Con la delibera numero 393 dello scorso 2 luglio, il Commissario straordinario dell’Azienda sanitaria provinciale di Vibo Valentia ha dato il via a un nuovo piano per il recupero delle liste d’attesa. Il provvedimento ha attivato una complessa macchina organizzativa che vede coinvolti i medici ospedalieri e gli specialisti ambulatoriali.
Le agende del Centro unico di prenotazione sono state riprogrammate estendendo le visite anche ai giorni di sabato e domenica. Gli operatori stanno contattando i cittadini che attendono una prestazione da almeno 120 giorni per proporre un anticipo della visita nei mesi di luglio e agosto.
Il paradosso dei rifiuti e l’impatto delle mancate disdette
Nonostante lo sforzo organizzativo profuso dall’azienda sanitaria, i primi riscontri mostrano un andamento inaspettato. Oltre il 50% degli utenti contattati telefonicamente ha rifiutato l’opportunità di anticipare l’appuntamento, preferendo mantenere la prenotazione originaria anche se fissata a grande distanza di tempo e oltre i limiti previsti dal Piano nazionale di governo delle liste di attesa.

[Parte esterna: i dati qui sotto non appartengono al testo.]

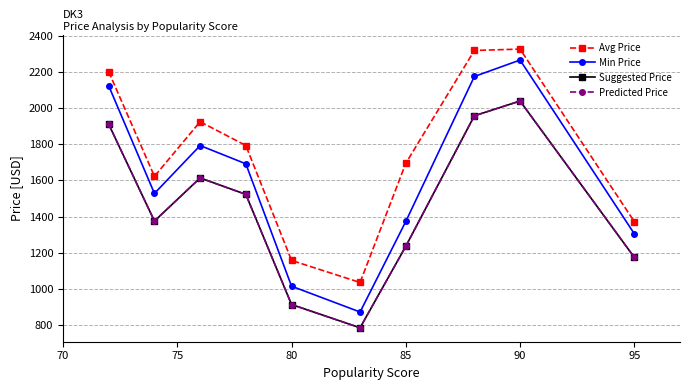

Is this an area chart (filled region under the line)?

No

A questo fenomeno si aggiunge quello delle mancate presentazioni senza preavviso, che rappresentano circa il 20% delle visite totali. Questa percentuale di appuntamenti deserti incide in modo significativo sull’allungamento complessivo dei tempi di attesa per l’intera cittadinanza, evidenziando quanto una comunicazione tempestiva di annullamento sia cruciale per l’efficienza e la capacità di cura del servizio sanitario pubblico.